Pero si hay que fijarse en las pruebas lo que está claro es que mi bebé crece, tal vez no como la mayoría con sus mofletes y sus lorzas, pero va creciendo. Mi bebé gatea y camina agarrada a los muebles, juega con todo lo que pilla, es dicharachera y risueña... No para, y se la ve feliz. Hace pis a menudo, caca cada día. De verdad he de preocuparme porque no quiera probar un puré de verduras o de frutas? Tal vez no.
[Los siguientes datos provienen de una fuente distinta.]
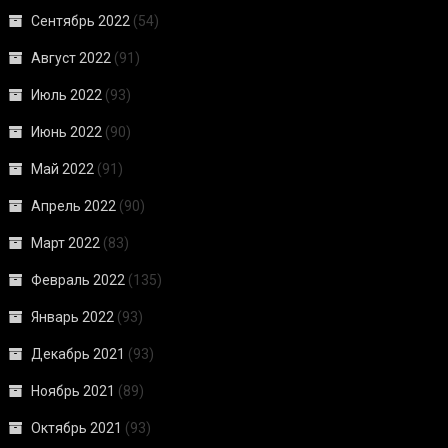
Сентябрь 2022
(54)
Август 2022
(91)
Июль 2022
(93)
Июнь 2022
(90)
Май 2022
(91)
Апрель 2022
(90)
Март 2022
(83)
Февраль 2022
(135)
Январь 2022
(93)
Декабрь 2021
(93)
Ноябрь 2021
(89)
Октябрь 2021
(93)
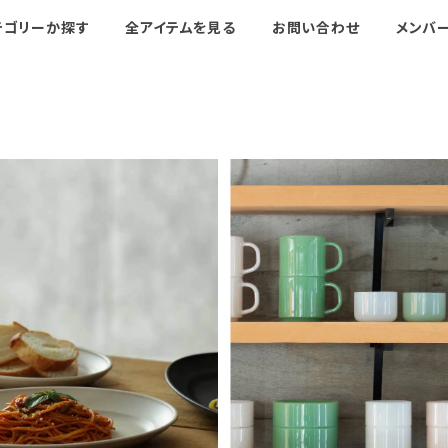
テゴリーか探す
全アイテムを見る
お問い合わせ
メンバ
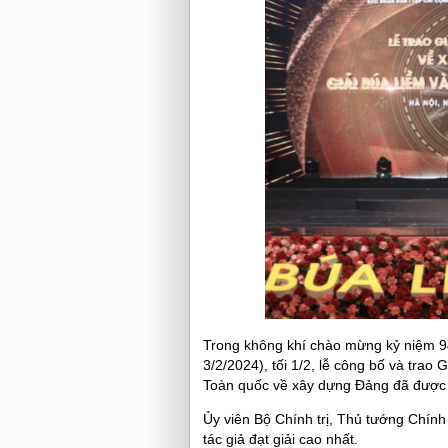
Trong không khí chào mừng kỷ niệm 9
3/2/2024), tối 1/2, lễ công bố và trao 
Toàn quốc về xây dựng Đảng đã được 
Ủy viên Bộ Chính trị, Thủ tướng Chính
tác giả đạt giải cao nhất.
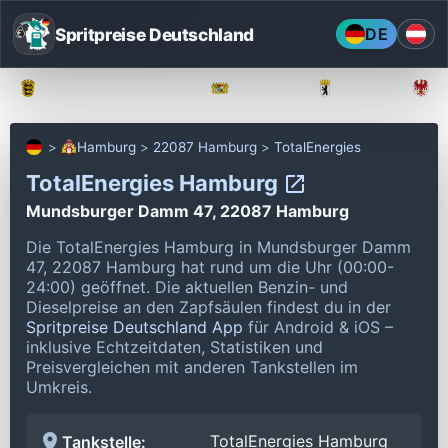
Spritpreise Deutschland
DE
Baden-Württemberg
Bayern
Berlin
Hamburg
22087 Hamburg
TotalEnergies
TotalEnergies Hamburg
Mundsburger Damm 47, 22087 Hamburg
Die TotalEnergies Hamburg in Mundsburger Damm
47, 22087 Hamburg hat rund um die Uhr (00:00-
24:00) geöffnet.
Die aktuellen Benzin- und
Dieselpreise an den Zapfsäulen findest du in der
Spritpreise Deutschland App
für Android & iOS –
inklusive Echtzeitdaten, Statistiken und
Preisvergleichen mit anderen Tankstellen im
Umkreis.
TotalEnergies Hamburg
Tankstelle:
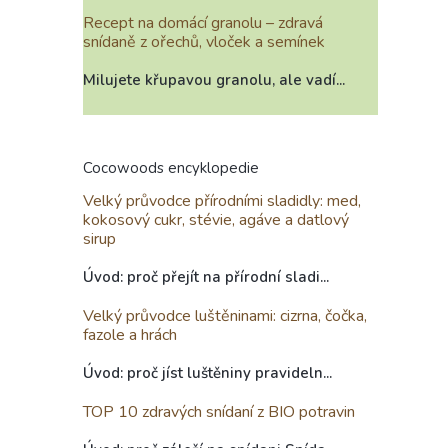
Recept na domácí granolu – zdravá
snídaně z ořechů, vloček a semínek
Milujete křupavou granolu, ale vadí...
Cocowoods encyklopedie
Velký průvodce přírodními sladidly: med,
kokosový cukr, stévie, agáve a datlový
sirup
Úvod: proč přejít na přírodní sladi...
Velký průvodce luštěninami: cizrna, čočka,
fazole a hrách
Úvod: proč jíst luštěniny pravideln...
TOP 10 zdravých snídaní z BIO potravin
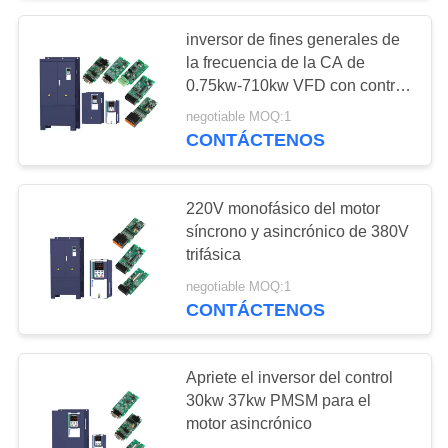
inversor de fines generales de
65
la frecuencia de la CA de
Inversor solar de la
0.75kw-710kw VFD con control
del esfuerzo de torsión
negotiable MOQ:1
bomba de MPPT
CONTÁCTENOS
VFD
220V monofásico del motor
síncrono y asincrónico de 380V
trifásica
24
negotiable MOQ:1
Arrancador suave
CONTÁCTENOS
del motor
Apriete el inversor del control
30kw 37kw PMSM para el
motor asincrónico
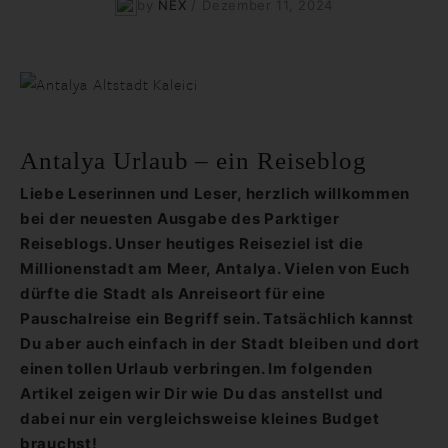
by
NEX
/
Dezember 11, 2024
Antalya Urlaub – ein Reiseblog
Liebe Leserinnen und Leser, herzlich willkommen
bei der neuesten Ausgabe des Parktiger
Reiseblogs. Unser heutiges Reiseziel ist die
Millionenstadt am Meer, Antalya. Vielen von Euch
dürfte die Stadt als Anreiseort für eine
Pauschalreise ein Begriff sein. Tatsächlich kannst
Du aber auch einfach in der Stadt bleiben und dort
einen tollen Urlaub verbringen. Im folgenden
Artikel zeigen wir Dir wie Du das anstellst und
dabei nur ein vergleichsweise kleines Budget
brauchst!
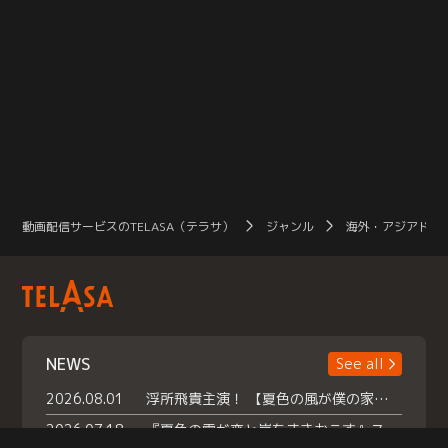
動画配信サービスのTELASA（テラサ）
ジャンル
海外・アジアドラ
NEWS
See all
2026.08.01
浮所飛貴主演！ 【夏色の風が僕の家にやってきた】 本日よりテラサで独占配信スタート！
2026.07.18
『夏色の雲が恋と嵐をまきおこす』スペシャルメイキング 【Part1】2026年７月18日（土）23時30分～配信スタート！話題のシーンの裏側を大公開！豪華キャスト大集合！ 『武宮家 真夏の家族会議』開催！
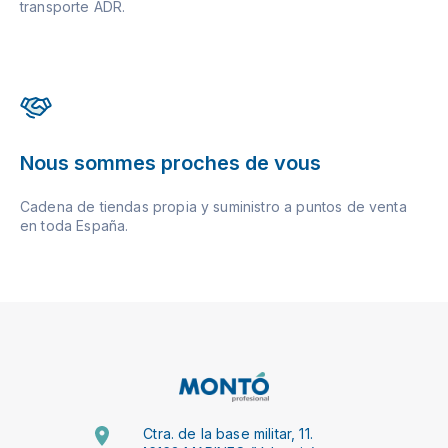
transporte ADR.
Nous sommes proches de vous
Cadena de tiendas propia y suministro a puntos de venta
en toda España.
Ctra. de la base militar, 11.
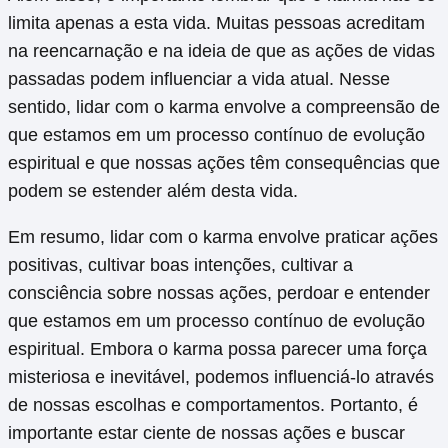
limita apenas a esta vida. Muitas pessoas acreditam
na reencarnação e na ideia de que as ações de vidas
passadas podem influenciar a vida atual. Nesse
sentido, lidar com o karma envolve a compreensão de
que estamos em um processo contínuo de evolução
espiritual e que nossas ações têm consequências que
podem se estender além desta vida.
Em resumo, lidar com o karma envolve praticar ações
positivas, cultivar boas intenções, cultivar a
consciência sobre nossas ações, perdoar e entender
que estamos em um processo contínuo de evolução
espiritual. Embora o karma possa parecer uma força
misteriosa e inevitável, podemos influenciá-lo através
de nossas escolhas e comportamentos. Portanto, é
importante estar ciente de nossas ações e buscar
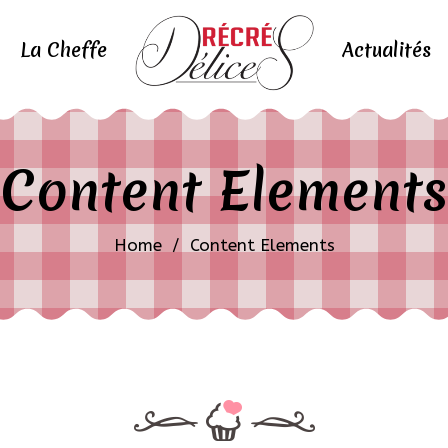
La Cheffe
Actualités
Content Elements
Home
/
Content Elements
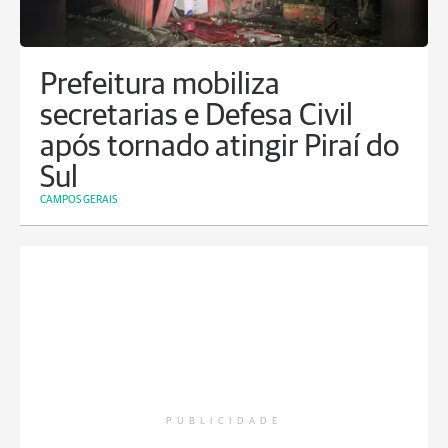
Prefeitura mobiliza
secretarias e Defesa Civil
após tornado atingir Piraí do
Sul
CAMPOS GERAIS
PUBLICIDADE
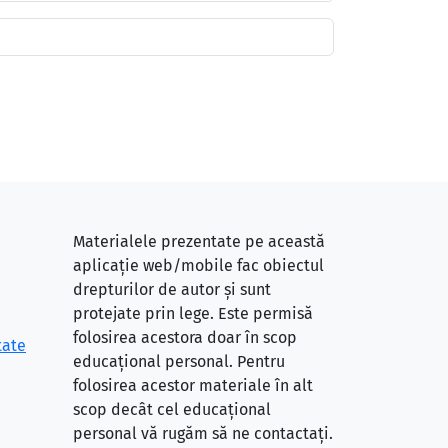
Materialele prezentate pe această
aplicație web/mobile fac obiectul
drepturilor de autor și sunt
protejate prin lege. Este permisă
folosirea acestora doar în scop
tate
educațional personal. Pentru
folosirea acestor materiale în alt
scop decât cel educațional
personal vă rugăm să ne contactați.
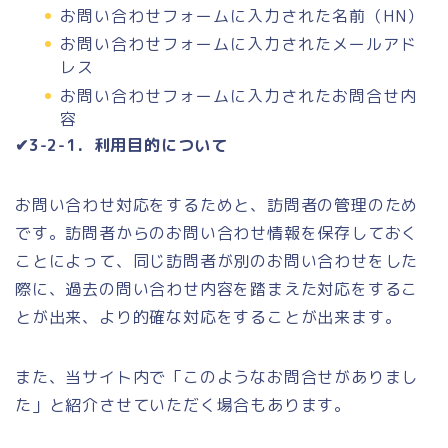
お問い合わせフォームに入力された名前（HN）
お問い合わせフォームに入力されたメールアド
レス
お問い合わせフォームに入力されたお問合せ内
容
✔3-2-1．利用目的について
お問い合わせ対応をするためと、訪問者の管理のため
です。訪問者からのお問い合わせ情報を保存しておく
ことによって、同じ訪問者が別のお問い合わせをした
際に、過去の問い合わせ内容を踏まえた対応をするこ
とが出来、より的確な対応をすることが出来ます。
また、当サイト内で「このようなお問合せがありまし
た」と紹介させていただく場合もあります。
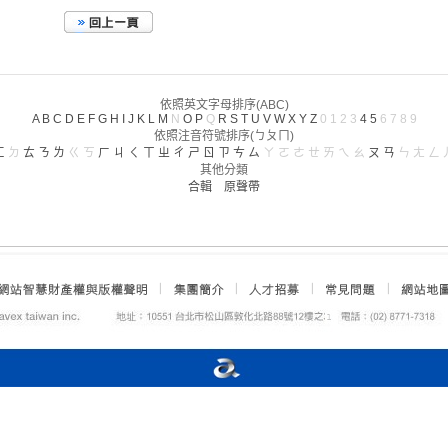
依照英文字母排序(ABC)
A
B
C
D
E
F
G
H
I
J
K
L
M
N
O
P
Q
R
S
T
U
V
W
X
Y
Z
0
1
2
3
4
5
6
7
8
9
依照注音符號排序(ㄅㄆㄇ)
ㄈ
ㄉ
ㄊ
ㄋ
ㄌ
ㄍ
ㄎ
ㄏ
ㄐ
ㄑ
ㄒ
ㄓ
ㄔ
ㄕ
ㄖ
ㄗ
ㄘ
ㄙ
ㄚ
ㄛ
ㄜ
ㄝ
ㄞ
ㄟ
ㄠ
ㄡ
ㄢ
ㄣ
ㄤ
ㄥ
其他分類
合輯
原聲帶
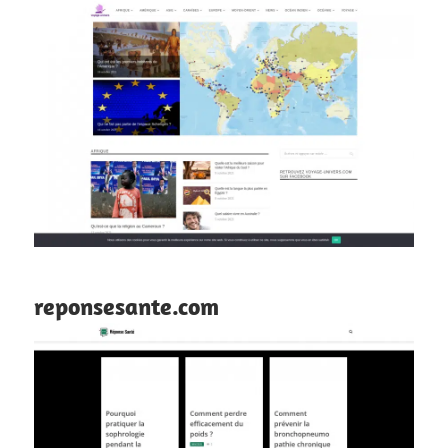
reponsesante.com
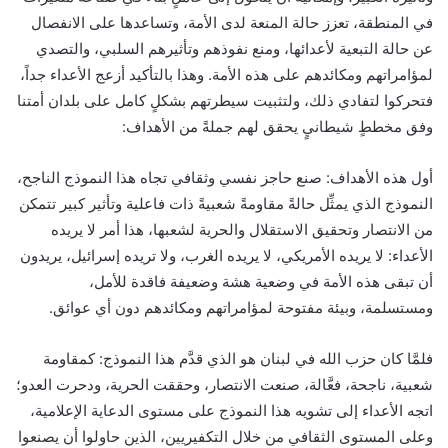
في المنطقة، تعزز حالة المنعة لدى الأمة، وتساعدها على الانفصال
عن حالة التبعية لأعدائها، ومنع نفوذهم وتأثيرهم السلبي، والتصدي
لمؤامراتهم ومكائدهم على هذه الأمة. وهذا بالتأكيد أزعج الأعداء جداً،
فتحركوا لتفادي ذلك، ولتثبيت سيطرتهم بشكلٍ كامل على بلدان أمتنا
وفق مخططٍ شيطانيٍ يحقق لهم جملةً من الأهداف:
أول هذه الأهداف: صنع حاجز نفسي وثقافي تجاه هذا النموذج الناجح،
النموذج الذي يمثِّل حالةً مقاومةً شعبيةً ذات فاعلية وتأثير كبير تتمكن
من الانتصار وتحقيق الاستقلال والحرية لشعبها، هذا أمر لا يريده
الأعداء: لا يريده الأمريكي، لا يريده الغرب، ولا تريده إسرائيل، يريدون
أن تبقى هذه الأمة في وضعية هشة وضعيفة فاقدة للأمل،
ومستسلمة، وبيئة مفتوحة لمؤامراتهم ومكائدهم دون أي عوائق.
فلمَّا كان حزب الله في لبنان هو الذي قدَّم هذا النموذج: كمقاومة
شعبية، ناجحة، فعَّالة، صنعت الانتصار، وحققت الحرية، ودحرت العدو؛
اتجه الأعداء إلى تشويه هذا النموذج على مستوى الدعاية الإعلامية،
وعلى المستوى الثقافي من خلال التكفيريين، الذين حاولوا أن يصنعوا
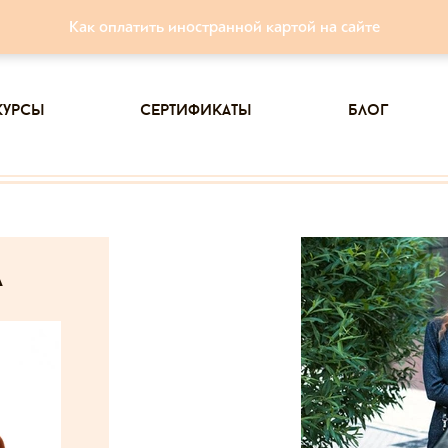
Как оплатить иностранной картой на сайте
курсы
сертификаты
блог
а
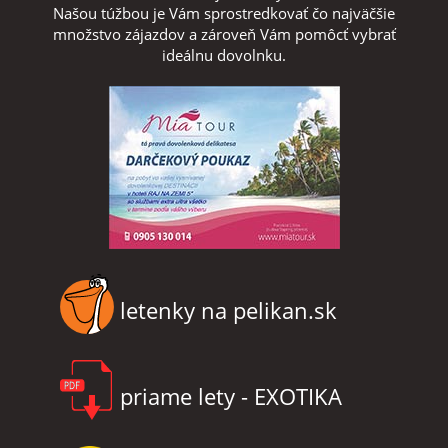
Našou túžbou je Vám sprostredkovať čo najväčšie
množstvo zájazdov a zároveň Vám pomôcť vybrať
ideálnu dovolnku.
letenky na pelikan.sk
priame lety - EXOTIKA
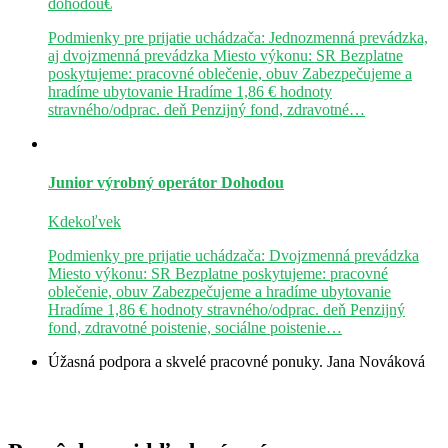
dohodou€
Podmienky pre prijatie uchádzača: Jednozmenná prevádzka,
aj dvojzmenná prevádzka Miesto výkonu: SR Bezplatne
poskytujeme: pracovné oblečenie, obuv Zabezpečujeme a
hradíme ubytovanie Hradíme 1,86 € hodnoty
stravného/odprac. deň Penzijný fond, zdravotné…
Junior výrobný operátor
Dohodou
Kdekoľvek
Podmienky pre prijatie uchádzača: Dvojzmenná prevádzka
Miesto výkonu: SR Bezplatne poskytujeme: pracovné
oblečenie, obuv Zabezpečujeme a hradíme ubytovanie
Hradíme 1,86 € hodnoty stravného/odprac. deň Penzijný
fond, zdravotné poistenie, sociálne poistenie…
Úžasná podpora a skvelé pracovné ponuky.
Jana Nováková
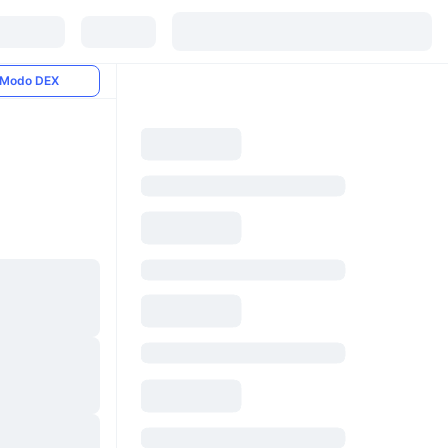
Modo DEX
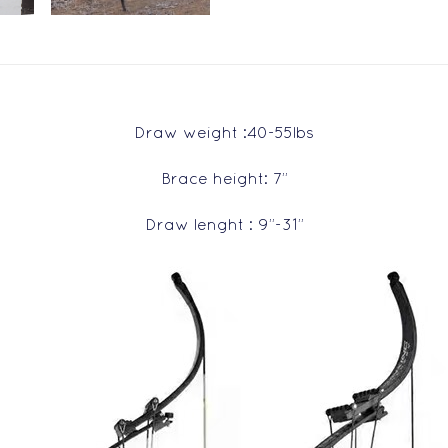
Draw weight :40-55lbs
Brace height: 7”
Draw lenght : 9”-31”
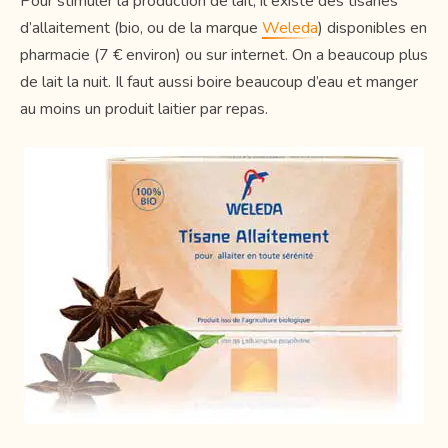
Pour stimuler la production de lait, il existe des tisanes
d’allaitement (bio, ou de la marque
Weleda
) disponibles en
pharmacie (7 € environ) ou sur internet. On a beaucoup plus
de lait la nuit. Il faut aussi boire beaucoup d’eau et manger
au moins un produit laitier par repas.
Porque mi bebé tiene a demanda lo que ella quiere, leche materna, sin horarios, sin cronómetro, sin cantidad fijada.

Pues entonces que nadie ponga cara rara al ver que mi niña cumple un año y sólo quiere teta, que soy yo la que se la da, que soy yo la que se sacrifica por ella, que soy yo la que más desea que esté bien alimentada. Y sí, es un sacrificio, porque cualquiera que haya leído un poco de mi historia sabrá que en cuanto termine con la lactancia materna he de hacerme una mamografía, y hasta entonces no podré. Así que cuanto más se alargue la espera, más se alarga la incertidumbre sobre mi salud.


Mujer esclava de la teta? Puede ser. A día de hoy le doy el pecho a mi hija cada 2 horas como mucho. No puedo ir al cine, ni a cenar a solas con mi chico porque la pequeña empieza ahora a aprender a beber de un vaso o taza adaptada, y en un futuro cercano podré disfrutar de más “libertad” siempre y cuando me saque leche para que quien se quede con ella pueda dársela. No recuerdo lo que es dormir más de 2 horas seguidas. Además tengo insomnio cuando me acuesto y hace meses que no pruebo el café. He podido comer 4 veces tranquila en estos 11 meses, sin parar para atenderla, sin tener que sacar la teta en el segundo plato, sin tener que recalentar la comida, sin tener que comerme una ensalada en hora y media. No sé ya lo que es ver una película seguida, ni siquiera las que tan solo duran hora y media. Ya no recuerdo la última vez que tuve una rutina de hacer deporte varias veces a la semana. Tampoco recuerdo lo que es leer una novela, pues siempre tengo otras cosas "más importantes" pendientes por hacer cuando hay algún hueco libre en mi día. Y es que dar de mamar y atender las quejas de un lactante que solo se tranquiliza con el pecho ocupa muchas horas del día.

Bendito el día que decidí lactar a mi bebé el máximo tiempo posible, porque aun con cansancio en mi cara y flojera en mi cuerpo, ella me premia siempre con su sonrisa, y entonces todo esfuerzo es recompensado.